From herein, things get feisty. More Black, less Rainbows. The punchy, muscular “The Exiles” (Suede title par excellence) shoots Edge-worthy guitar chops across stormy Dog Man Star skies. “All our horses have been shot / All our aces have been played,” he sings. It broods with the gothic rumble of Suede noir. “I’m still burning!” kicks the Skinny Emperor. “Actors” rocks like a great lost Suede single; urgent, bratty and spitting fire with a buzzsaw riff that faintly recalls the theme from bare knuckle ’70s cop show The Sweeney. It also marks the first Anderson tune you can technically pogo to. It’s hook “I’m falling, falling” is shiveringly euphoric. Ditto “Thin Man Dancing”, another ultra-Suede glam tart, strutting its sleazy hips through the backstreets. “Are we like shadows? We’ll be like shadows”; it slithers with both a promise and a threat. It’s the gutter scamps from “Metal Mickey” reborn, rising again from the puddles and garbage.

This being a Brett Anderson record, there are still gentler, elegiac pieces. The spiralling, falling glitter of “In the House of Numbers” recalls Cocteau Twins with its rolling bass and flickering mysteries of “Palaces of trees” and “Windows broken from the inside”. Later, the sombre, spooksome finale “Possession” is a martyr’s allegiance to ‘er indoors. “For her I would leap into the flame,” boasts Anderson like a Regency Valentino challenged to a duel. The album peak though, “This Must Be Where It Ends”, flies betwixt the black and the rainbow. He sings, “You cannot stop the rain from falling / Though we try.” To say it’s almost as giddily uplifting as Suede treasures like “By the Sea” is compliment enough. If this is any indication of where Anderson is heading, the new Suede album is gonna be stellar.

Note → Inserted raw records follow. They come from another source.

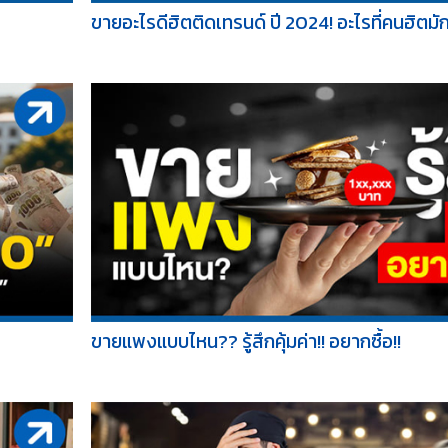
ขายอะไรดีฮิตติดเทรนด์ ปี 2024! อะไรที่คนฮิตมัก
ขายแพงแบบไหน?? รู้สึกคุ้มค่า!! อยากซื้อ!!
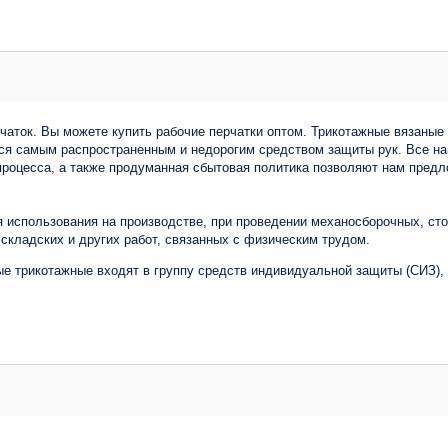
аток. Вы можете купить рабочие перчатки оптом. Трикотажные вязаные 
ся самым распространенным и недорогим средством защиты рук. Все на
процесса, а также продуманная сбытовая политика позволяют нам пред
я использования на производстве, при проведении механосборочных, ст
складских и других работ, связанных с физическим трудом.
рикотажные входят в группу средств индивидуальной защиты (СИЗ), а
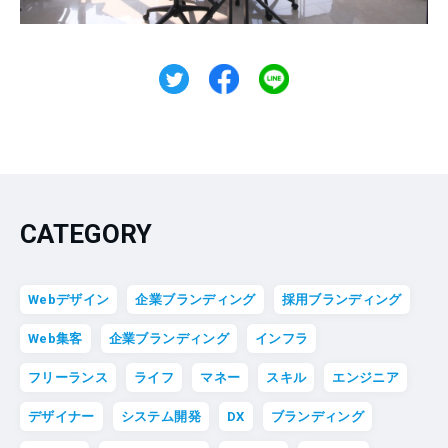
CATEGORY
Webデザイン
企業ブランディング
採用ブランディング
Web集客
企業ブランディング
インフラ
フリーランス
ライフ
マネー
スキル
エンジニア
デザイナー
システム開発
DX
ブランディング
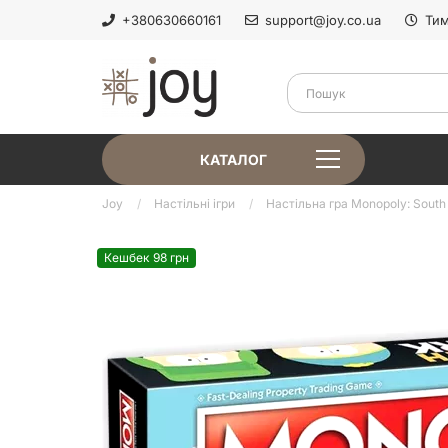
+380630660161
support@joy.co.ua
Тим
КАТАЛОГ
Joy
Настільні ігри
Настільна гра Monopoly: South
Кешбек 98 грн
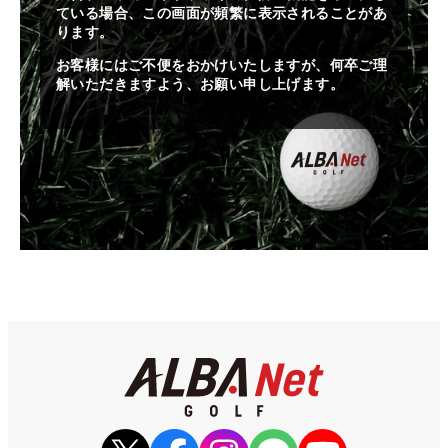
ている場合、この画面が頻繁に表示されることがあ
ります。
お客様にはご不便をおかけいたしますが、何卒ご理
解いただきますよう、お願い申し上げます。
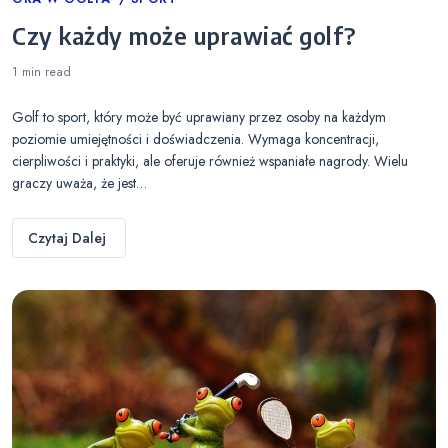
Categories
Czy każdy może uprawiać golf?
1 min
read
Golf to sport, który może być uprawiany przez osoby na każdym
poziomie umiejętności i doświadczenia. Wymaga koncentracji,
cierpliwości i praktyki, ale oferuje również wspaniałe nagrody. Wielu
graczy uważa, że jest…
Czytaj Dalej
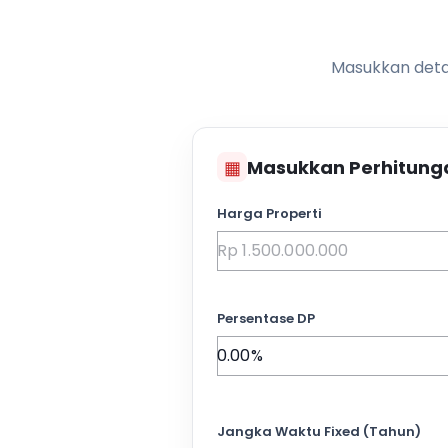
Masukkan detai
▦
Masukkan Perhitung
Harga Properti
Persentase DP
Jangka Waktu Fixed (Tahun)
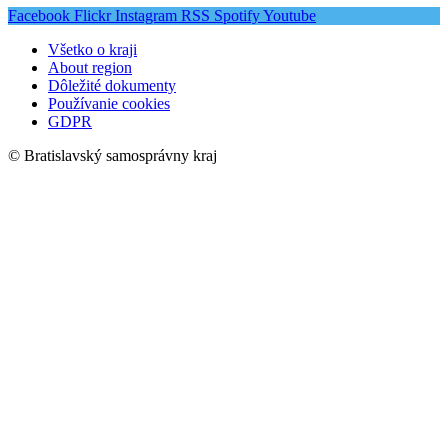
Facebook
Flickr
Instagram
RSS
Spotify
Youtube
Všetko o kraji
About region
Dôležité dokumenty
Používanie cookies
GDPR
© Bratislavský samosprávny kraj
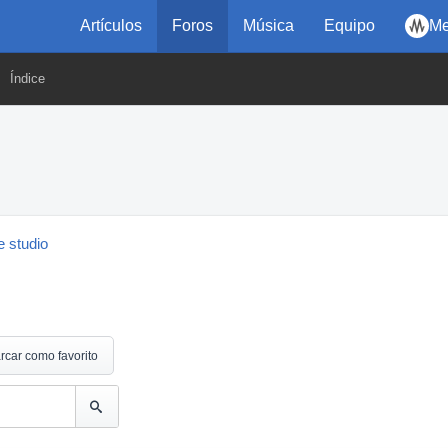
Artículos
Foros
Música
Equipo
Me
Índice
 studio
rcar como favorito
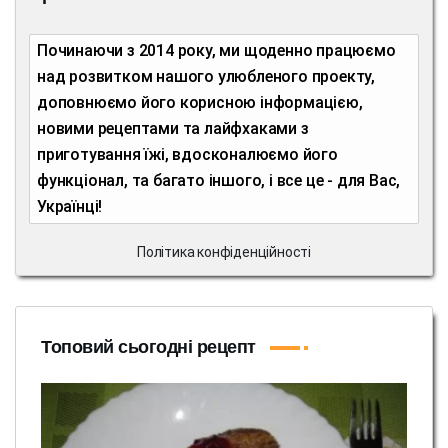
Починаючи з 2014 року, ми щоденно працюємо
над розвитком нашого улюбленого проекту,
доповнюємо його корисною інформацією,
новими рецептами та лайфхаками з
приготування їжі, вдосконалюємо його
функціонал, та багато іншого, і все це - для Вас,
Українці!
Політика конфіденційності
Топовий сьогодні рецепт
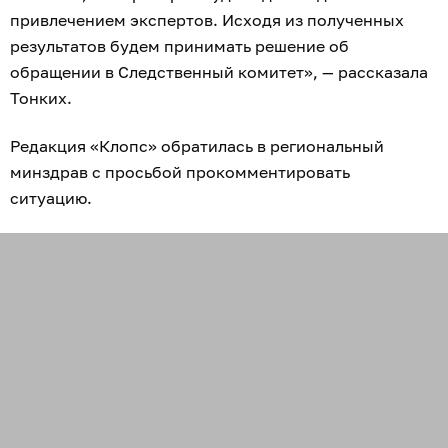
привлечением экспертов. Исходя из полученных
результатов будем принимать решение об
обращении в Следственный комитет», — рассказала
Тонких.
Редакция «Клопс» обратилась в региональный
минздрав с просьбой прокомментировать
ситуацию.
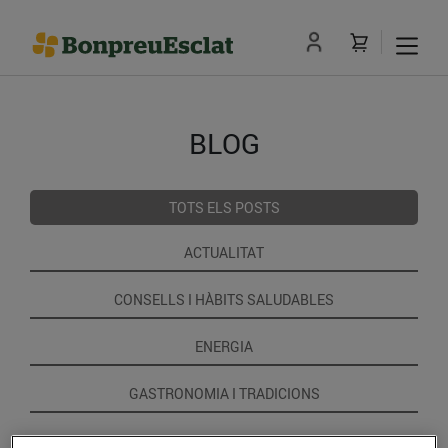
BLOG
TOTS ELS POSTS
ACTUALITAT
CONSELLS I HÀBITS SALUDABLES
ENERGIA
GASTRONOMIA I TRADICIONS
RECEPTES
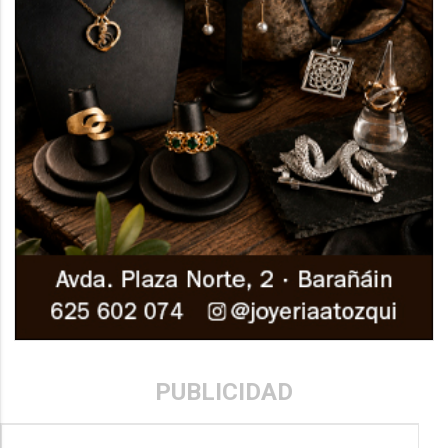
PUBLICIDAD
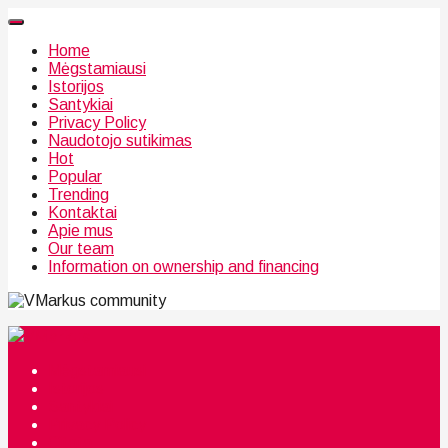
Home
Mėgstamiausi
Istorijos
Santykiai
Privacy Policy
Naudotojo sutikimas
Hot
Popular
Trending
Kontaktai
Apie mus
Our team
Information on ownership and financing
community
Mėgstamiausi
Istorijos
Santykiai
Privacy Policy
Citata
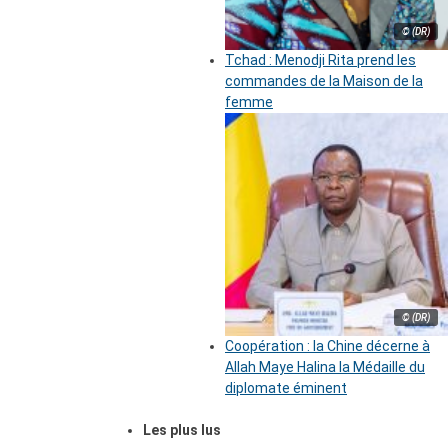
© (DR)
Tchad : Menodji Rita prend les
commandes de la Maison de la
femme
© (DR)
Coopération : la Chine décerne à
Allah Maye Halina la Médaille du
diplomate éminent
Les plus lus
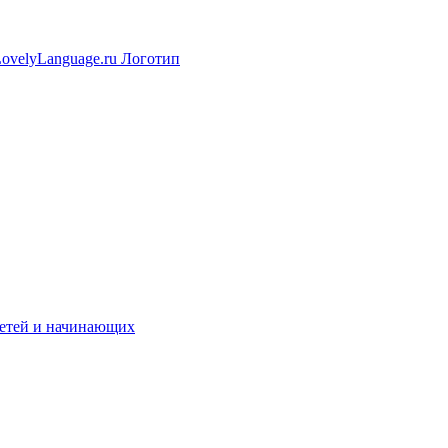
 детей и начинающих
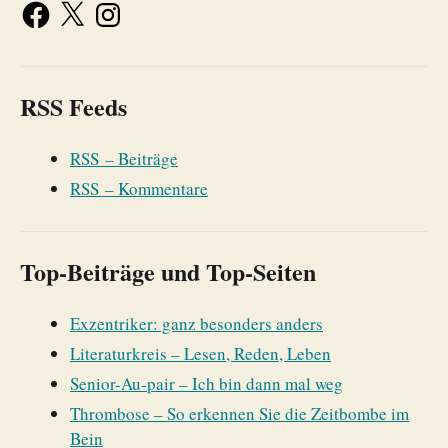
RSS Feeds
RSS – Beiträge
RSS – Kommentare
Top-Beiträge und Top-Seiten
Exzentriker: ganz besonders anders
Literaturkreis – Lesen, Reden, Leben
Senior-Au-pair – Ich bin dann mal weg
Thrombose – So erkennen Sie die Zeitbombe im
Bein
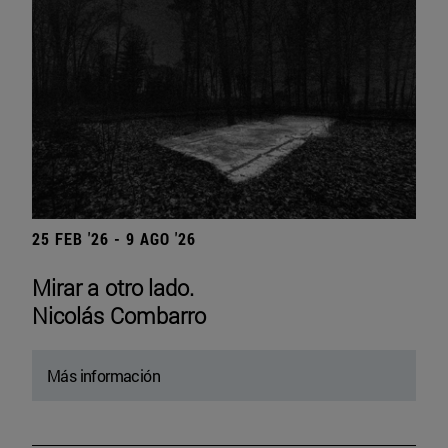
25 FEB '26 - 9 AGO '26
Mirar a otro lado.
Nicolás Combarro
Más información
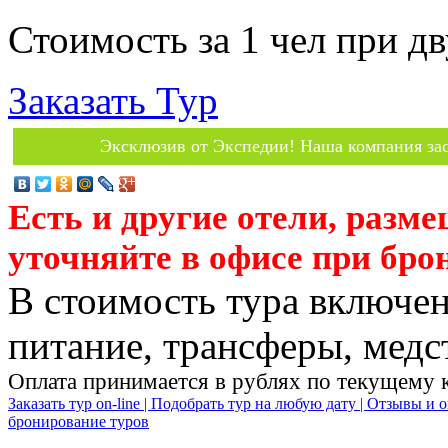
Стоимость за 1 чел при 
Заказать Тур
Эксклюзив от Экспедии! Наша компания зас
Есть и другие отели, разм
уточняйте в офисе при бро
В стоимость тура включен
питание, трансферы, медст
Оплата принимается в рублях по текущему 
Заказать тур on-line |
Подобрать тур на любую дату |
Отзывы и о
бронирование туров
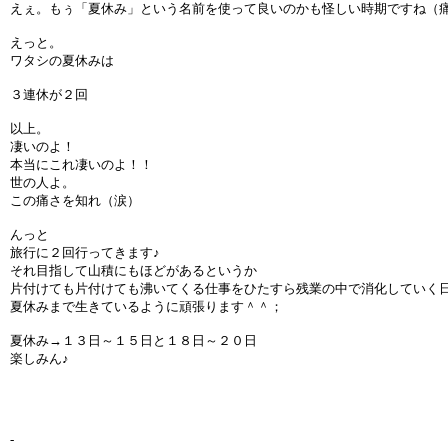
えぇ。もぅ「夏休み」という名前を使って良いのかも怪しい時期ですね（
えっと。
ワタシの夏休みは
３連休が２回
以上。
凄いのよ！
本当にこれ凄いのよ！！
世の人よ。
この痛さを知れ（涙）
んっと
旅行に２回行ってきます♪
それ目指して山積にもほどがあるというか
片付けても片付けても沸いてくる仕事をひたすら残業の中で消化していく
夏休みまで生きているように頑張ります＾＾；
夏休み→１３日～１５日と１８日～２０日
楽しみん♪
-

Whilst it’s obviously no Dog Man Star, Brett Anderson’s tenth round rings the bell for a local hero with spirit reborn, heart aflame, trash talkin’ and eyeing the prize once more. Even if I’ll swear to thy grave that 2009’s Slow Attack was his true solo knockout, this feels like someone coming home. It’s music tripping on a realisation that life is for living and that thing in your chest ain’t no heartbeat but a countdown. Its grim, ponderous sleeve proves a misnomer. It should have Brett Anderson beaming in a sparkly tracksuit, blowing a whistle whilst giving a thumbs up with one hand and toasting a glass of Moët with the other. Real life has no time for rehearsals.